> [Raw data]:
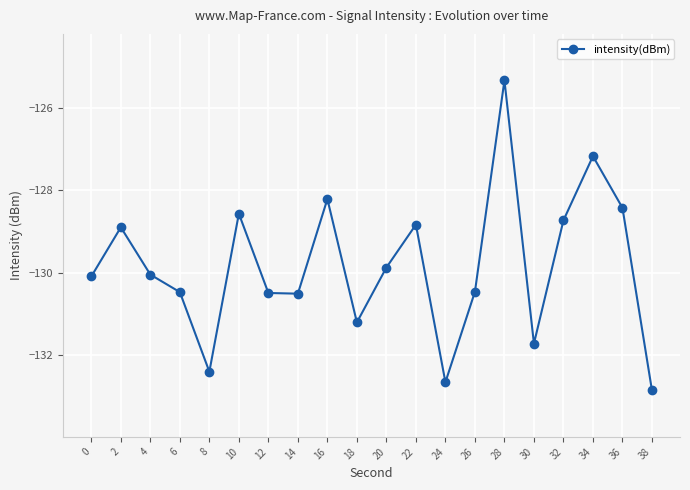

Between 32 and 16, which is larger?

16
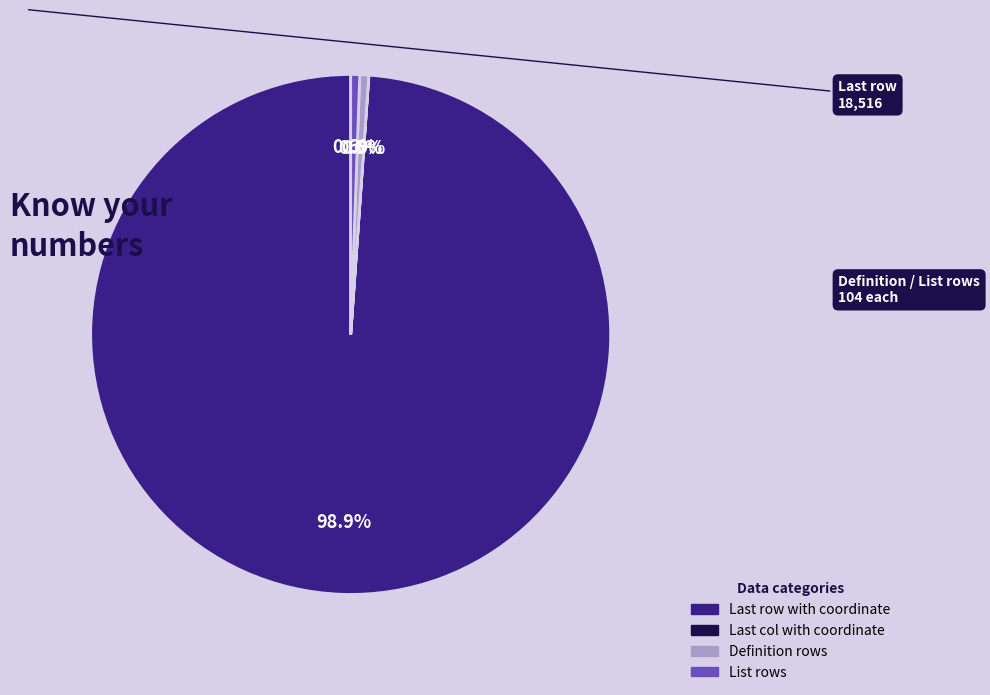

What is the largest slice in the pie chart?

Last row with coordinate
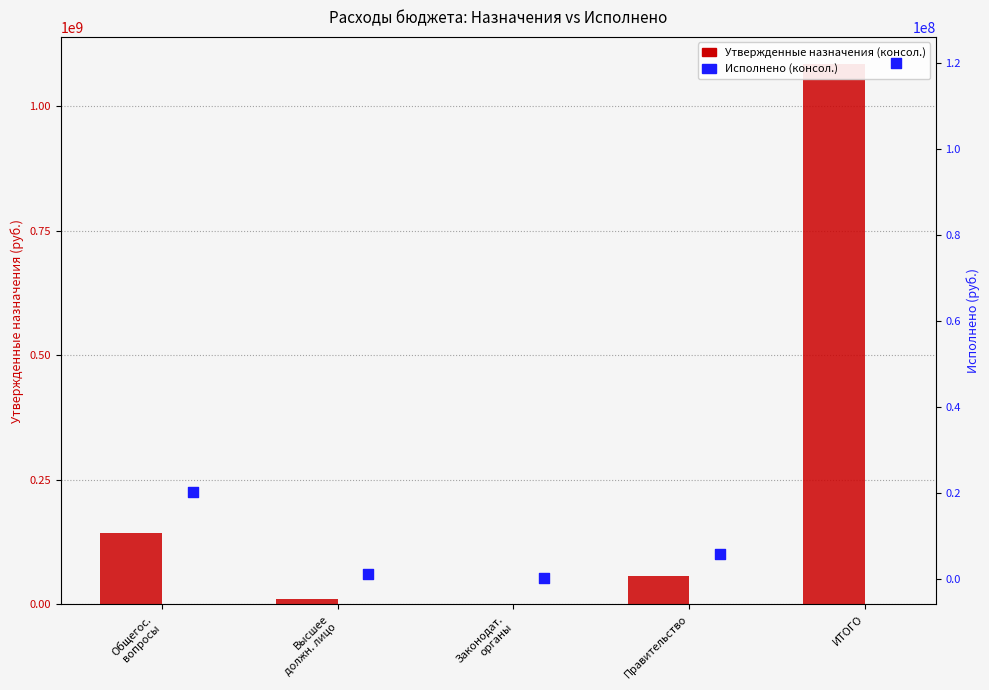

Which series has the largest total across all categories?

Утвержденные назначения (консол.)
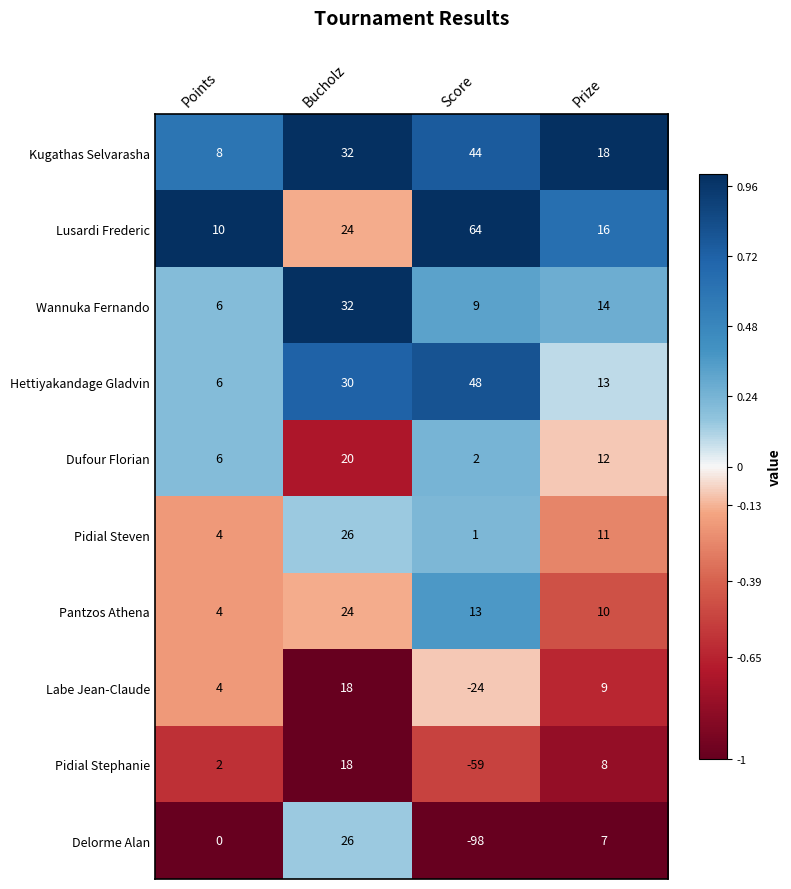

Which category has the highest value in the Labe Jean-Claude series?

Bucholz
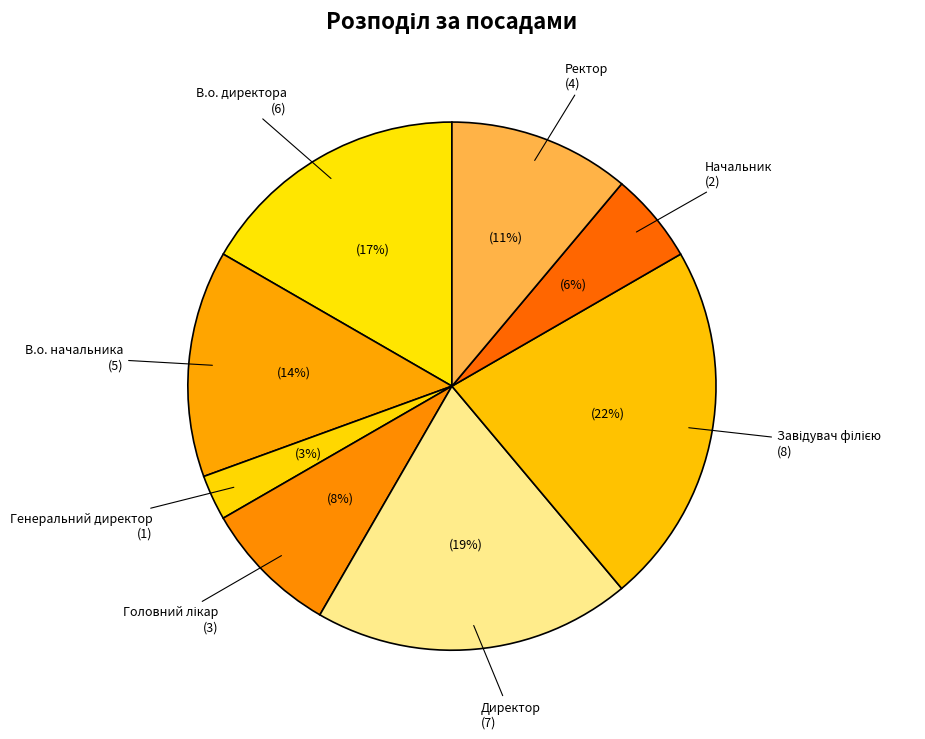

Does any single category account for the majority?

No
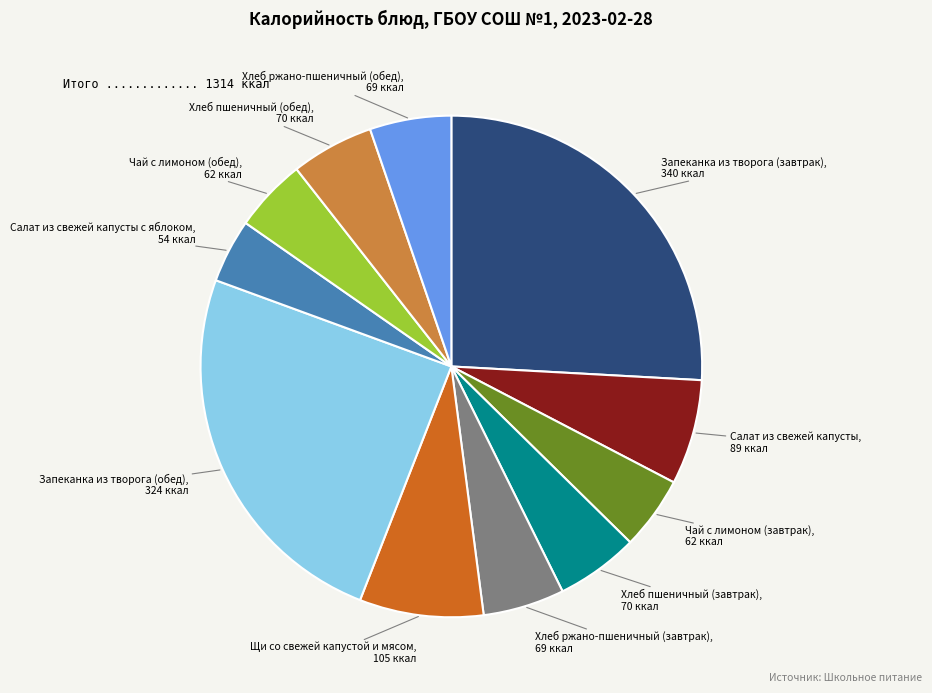

Between Хлеб ржано-пшеничный (завтрак) and Салат из свежей капусты с яблоком, which is larger?

Хлеб ржано-пшеничный (завтрак)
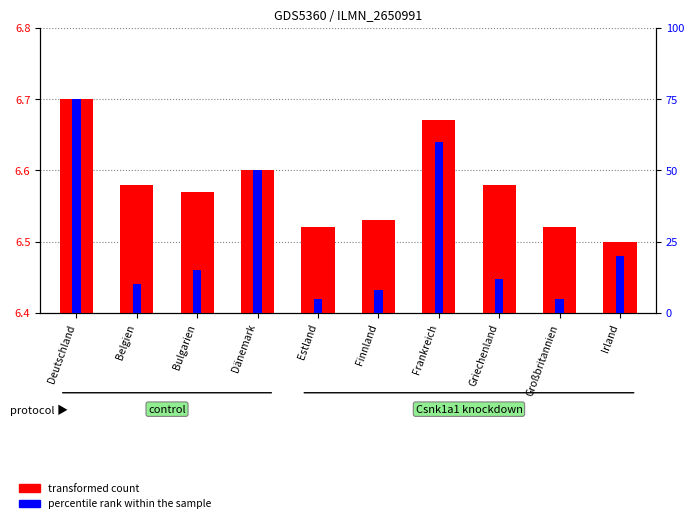

How many transformed count values are between 6 and 7?

10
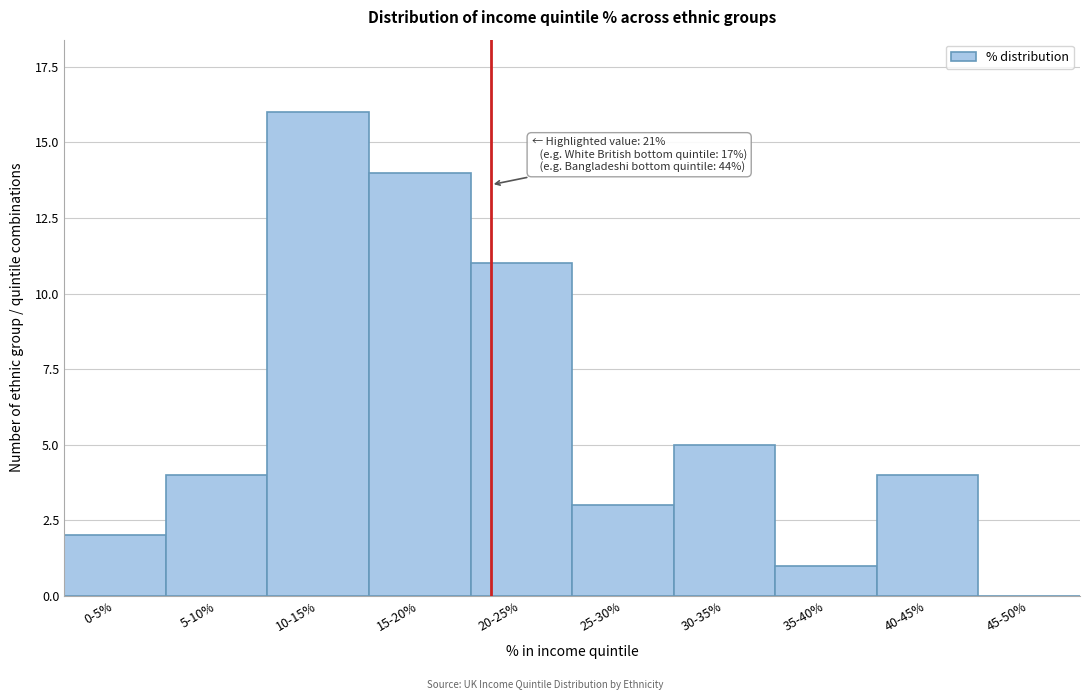

Reading right to left, list all the values displayed in this chart.

45-50%=0	40-45%=4	35-40%=1	30-35%=5	25-30%=3	20-25%=11	15-20%=14	10-15%=16	5-10%=4	0-5%=2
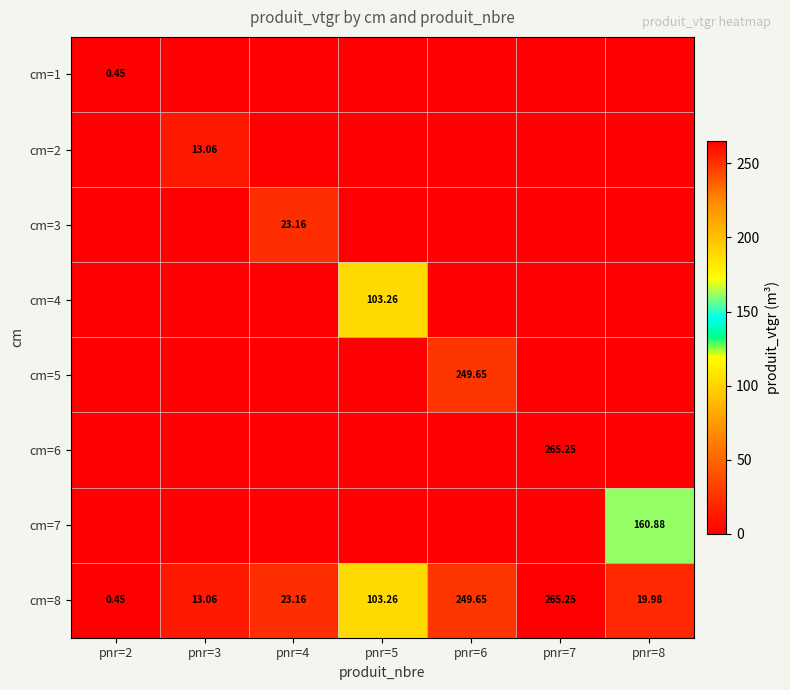

Which series has the largest range (max minus min)?

cm=6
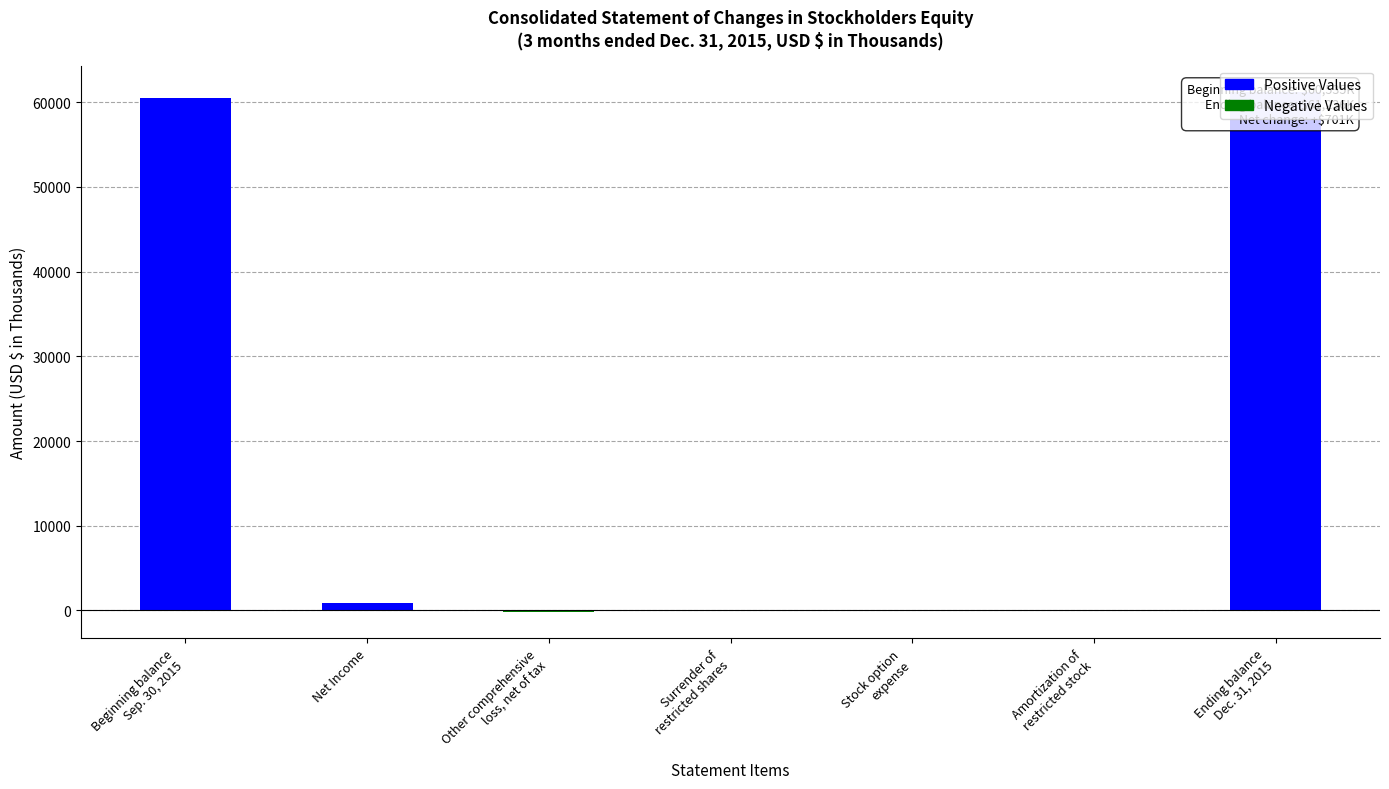

What value does the Negative Values series have at Surrender of
restricted shares, to the nearest 10?

-10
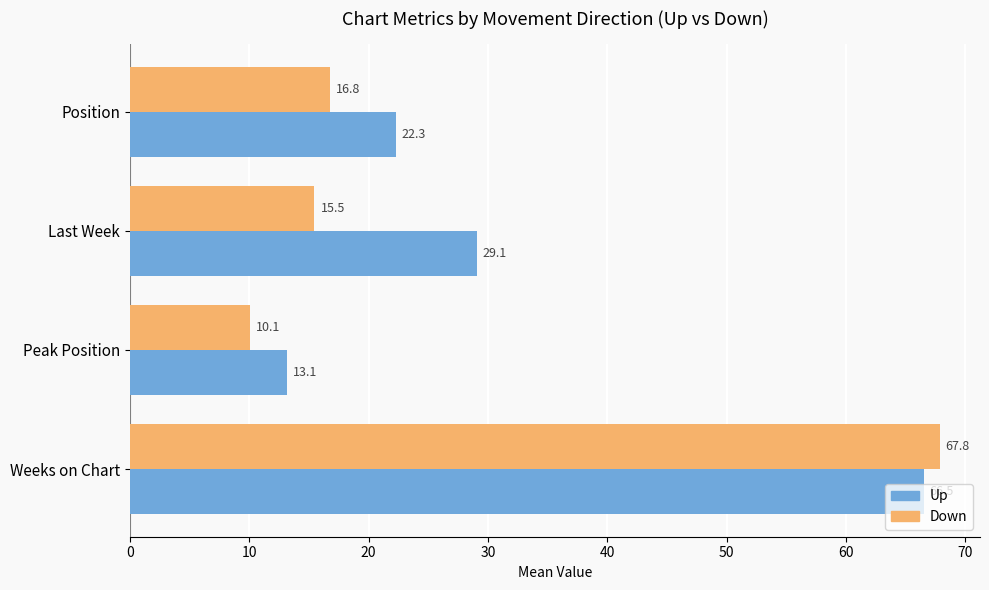

Rank the series at Weeks on Chart from highest to lowest value.

Down, Up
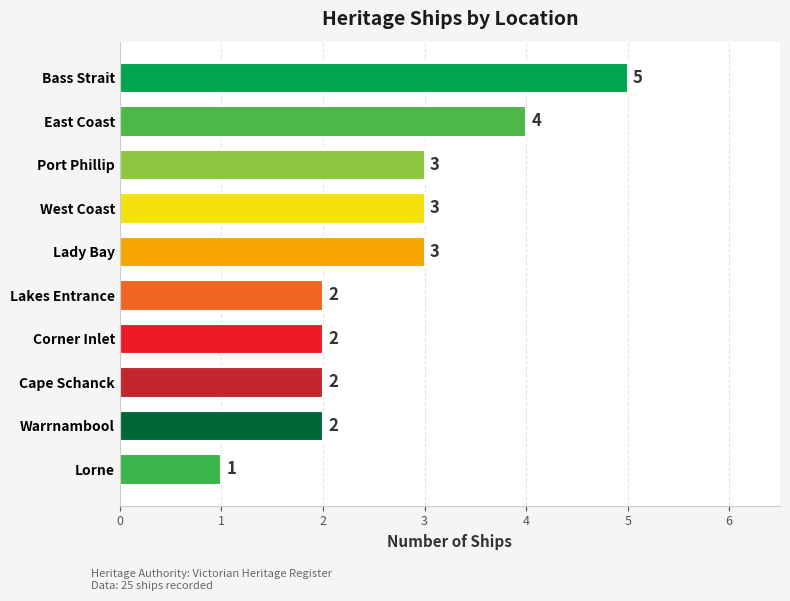

Count the number of data series in this chart.

1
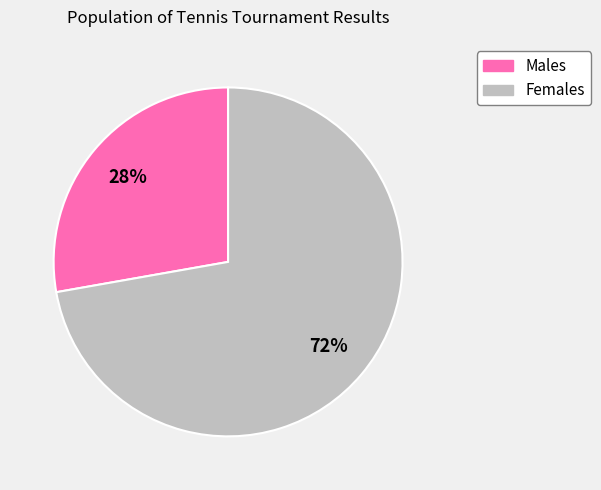

Which slice is the largest?

Females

> [Aim of the task]: Set out the material above as a JSON list of strings, with one string per line, skipping blank lines and leaving out the pictures.

> [Solution]:
[
  "Between 32 and 16, which is larger?",
  "16",
  "What is the largest slice in the pie chart?",
  "Last row with coordinate",
  "Which series has the largest total across all categories?",
  "Утвержденные назначения (консол.)",
  "Which category has the highest value in the Labe Jean-Claude series?",
  "Bucholz",
  "Does any single category account for the majority?",
  "No",
  "Between Хлеб ржано-пшеничный (завтрак) and Салат из свежей капусты с яблоком, which is larger?",
  "Хлеб ржано-пшеничный (завтрак)",
  "How many transformed count values are between 6 and 7?",
  "10",
  "Reading right to left, list all the values displayed in this chart.",
  "45-50%=0\t40-45%=4\t35-40%=1\t30-35%=5\t25-30%=3\t20-25%=11\t15-20%=14\t10-15%=16\t5-10%=4\t0-5%=2",
  "Which series has the largest range (max minus min)?",
  "cm=6",
  "What value does the Negative Values series have at Surrender of",
  "restricted shares, to the nearest 10?",
  "-10",
  "Rank the series at Weeks on Chart from highest to lowest value.",
  "Down, Up",
  "Count the number of data series in this chart.",
  "1",
  "Which slice is the largest?",
  "Females"
]